So nalipol refers to *both* groups. The first group *fell to apostasy* so they are no longer considered Christ disciples. The second group who remained steadfast *was killed*. He said that the second sentence confirmed this, there is none left, *meaning all of Christ’s sheep either fell to apostasy (no longer considered Christ’s sheep) or killed.*

_*Thus, none of Christ's sheep were left in the first century.*_

The third sentence is a conclusion that all (*meaning the 1st and 2nd group*) were gone.

 "_*All were gone.*_"


----------



## DotterKat

My word! I see his point and concede that the text could be interpreted that way. However, even if I trust that *nalipol* translates into Batangueño as *nawala* I still would question the resulting ambiguity of the text, (and why is a Batangueño dictionary being used to translate a Tagalog text in the first place?) Why not say something along the lines of "....noong unang siglo. *Nawala ang sangkalahatan sa kamatayan o pagkakalinlang.*" (...in the first century. *All were put to death or else misled*.) That would make it much clearer that there are actually three groups involved in that text: #1 faithful #2 unfaithful and #3 the group that led #2 into the path of apostasy and #1 to their death. I suppose that if religious texts were crystal clear and not open to subjective interpretation then there would be much less strife and disharmony in the world, let alone a wee little grammar forum!


----------



## bugsy1

Exatly, why used a strong word such as "nalipol?" 
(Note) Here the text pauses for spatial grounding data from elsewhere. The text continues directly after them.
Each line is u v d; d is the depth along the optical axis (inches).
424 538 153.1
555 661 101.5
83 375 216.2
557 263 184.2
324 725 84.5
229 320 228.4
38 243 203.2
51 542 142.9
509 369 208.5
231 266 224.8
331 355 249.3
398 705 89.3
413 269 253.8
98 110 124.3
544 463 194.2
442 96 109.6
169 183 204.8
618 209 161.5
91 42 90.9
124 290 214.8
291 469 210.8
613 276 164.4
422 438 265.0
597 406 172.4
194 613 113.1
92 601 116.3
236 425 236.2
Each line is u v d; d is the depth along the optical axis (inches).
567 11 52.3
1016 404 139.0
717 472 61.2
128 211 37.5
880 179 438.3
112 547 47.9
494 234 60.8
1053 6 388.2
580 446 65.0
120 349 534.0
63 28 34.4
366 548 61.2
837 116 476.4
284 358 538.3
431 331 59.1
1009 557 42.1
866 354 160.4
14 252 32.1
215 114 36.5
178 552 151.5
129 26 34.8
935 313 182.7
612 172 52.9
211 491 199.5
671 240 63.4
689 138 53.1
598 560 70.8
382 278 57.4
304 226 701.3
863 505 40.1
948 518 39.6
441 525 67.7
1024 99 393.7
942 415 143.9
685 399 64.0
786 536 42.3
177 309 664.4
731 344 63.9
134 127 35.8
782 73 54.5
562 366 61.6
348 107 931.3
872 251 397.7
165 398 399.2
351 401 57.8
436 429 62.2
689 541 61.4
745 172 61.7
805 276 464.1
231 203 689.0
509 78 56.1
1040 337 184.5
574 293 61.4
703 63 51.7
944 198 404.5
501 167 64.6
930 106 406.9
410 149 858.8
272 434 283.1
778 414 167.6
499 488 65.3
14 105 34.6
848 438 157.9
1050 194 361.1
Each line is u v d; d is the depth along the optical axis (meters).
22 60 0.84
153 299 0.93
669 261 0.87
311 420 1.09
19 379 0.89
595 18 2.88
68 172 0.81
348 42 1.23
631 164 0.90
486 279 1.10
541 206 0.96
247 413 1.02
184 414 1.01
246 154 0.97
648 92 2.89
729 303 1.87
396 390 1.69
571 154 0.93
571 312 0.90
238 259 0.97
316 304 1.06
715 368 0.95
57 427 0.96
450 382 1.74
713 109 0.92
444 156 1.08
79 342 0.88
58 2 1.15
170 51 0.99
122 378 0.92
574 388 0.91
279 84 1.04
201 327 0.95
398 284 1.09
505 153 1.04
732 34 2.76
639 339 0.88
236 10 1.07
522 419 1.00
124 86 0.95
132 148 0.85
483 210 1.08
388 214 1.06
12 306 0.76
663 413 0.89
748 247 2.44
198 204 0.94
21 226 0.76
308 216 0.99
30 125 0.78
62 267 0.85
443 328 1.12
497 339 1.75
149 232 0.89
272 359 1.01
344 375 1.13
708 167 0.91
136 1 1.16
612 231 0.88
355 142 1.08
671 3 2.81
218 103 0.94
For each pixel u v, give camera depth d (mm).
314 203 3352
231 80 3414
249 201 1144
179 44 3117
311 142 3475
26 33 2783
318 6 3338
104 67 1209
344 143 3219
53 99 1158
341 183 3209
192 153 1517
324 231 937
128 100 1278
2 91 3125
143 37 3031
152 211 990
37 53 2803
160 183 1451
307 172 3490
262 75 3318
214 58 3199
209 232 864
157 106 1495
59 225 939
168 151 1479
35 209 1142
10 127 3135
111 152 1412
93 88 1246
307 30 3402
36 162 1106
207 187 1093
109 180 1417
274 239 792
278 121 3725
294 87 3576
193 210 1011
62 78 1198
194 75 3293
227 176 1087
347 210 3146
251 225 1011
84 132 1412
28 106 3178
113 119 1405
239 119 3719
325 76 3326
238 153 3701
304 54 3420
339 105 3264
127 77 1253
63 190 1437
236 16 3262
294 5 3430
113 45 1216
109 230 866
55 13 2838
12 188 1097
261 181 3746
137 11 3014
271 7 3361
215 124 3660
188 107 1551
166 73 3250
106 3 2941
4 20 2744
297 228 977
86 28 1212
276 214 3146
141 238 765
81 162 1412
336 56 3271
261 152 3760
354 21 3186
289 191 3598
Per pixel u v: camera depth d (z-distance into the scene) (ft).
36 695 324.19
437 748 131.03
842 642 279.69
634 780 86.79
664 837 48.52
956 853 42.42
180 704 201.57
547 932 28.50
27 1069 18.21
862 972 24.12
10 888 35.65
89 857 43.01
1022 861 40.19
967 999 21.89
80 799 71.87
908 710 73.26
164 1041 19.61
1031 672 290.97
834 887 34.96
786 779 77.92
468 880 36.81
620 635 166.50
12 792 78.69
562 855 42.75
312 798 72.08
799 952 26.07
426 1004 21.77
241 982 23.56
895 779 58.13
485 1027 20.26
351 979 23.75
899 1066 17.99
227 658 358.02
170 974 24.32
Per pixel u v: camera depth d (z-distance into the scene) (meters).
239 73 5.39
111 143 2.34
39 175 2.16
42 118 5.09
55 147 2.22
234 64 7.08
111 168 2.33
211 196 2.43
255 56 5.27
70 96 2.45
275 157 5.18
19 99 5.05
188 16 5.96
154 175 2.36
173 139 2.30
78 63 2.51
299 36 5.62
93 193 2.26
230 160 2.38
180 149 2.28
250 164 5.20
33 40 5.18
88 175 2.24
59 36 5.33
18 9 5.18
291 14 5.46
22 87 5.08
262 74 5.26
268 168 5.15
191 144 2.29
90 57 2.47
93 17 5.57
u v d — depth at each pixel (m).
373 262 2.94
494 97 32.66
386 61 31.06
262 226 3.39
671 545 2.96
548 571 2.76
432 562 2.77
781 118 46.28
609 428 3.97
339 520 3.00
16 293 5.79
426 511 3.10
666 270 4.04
The *original* meaning of the word "*nalipo*l" is "*napuksa" "nawasak," "nagiba," which translates to "annihilate," "exterminated" "detroyed," "eradicated"*

The text that we are arguing is *over 56 years old*., the Batangas dictionary he cited is a fairly new dictionary. I suspect that only Batanguenos use this dictionary and that it applies the meaning "nawala" as it used *now*.

But the context of the third sentence definitely refers to the people who were put to death, that is *if *"nalipol" means "*annihilated*' 

_Christ's first disciples were made to follow or else were taught lessons by the devil, and those unwilling to follow or become one of them were all put to death. Thus, none of Christ's sheep were left in the first century. All were annihilated._[/I]


My question now is, is the word annihilated and adjective here or a verb?

"_All were *annihilated*_"



Because the samples that were given for "nawala" looks like a verb 

_*Lipol -- nawala*..ex nalipol ang aking cellphone_


http://www.batanggenyo.net/search?q=...15&submit.y=16

*Standard*: Ang pitaka ni Mang Pedro ay* nawala*.

*Batangas*: Ang kwartamoneda ni Ka Idro ay* nalipol*.


----------



## DotterKat

*All *(indefinite pronoun as subject) *were *(verb) *annihilated* (adjective). 

_Annihilated_ above is an adjective in verbal form, otherwise known as a participle adjective (past participle of the verb _annihilate_ used to modify the indefinite pronoun subject _all)._

We are getting close to going off-topic so I suggest you open another thread or be resigned to the fact that religious interpretation is a very personal and subjective matter. I am, so I wish you and your friend with the archaic dictionary a long and fruitful discussion of this matter.  I do have a deep respect for the _makatang Batangueño_ as my first Tagalog teacher was from Batangas  but still, hardly anyone I know would speak in such, shall we say venerable-sounding speech, in everyday life.

Good luck!


----------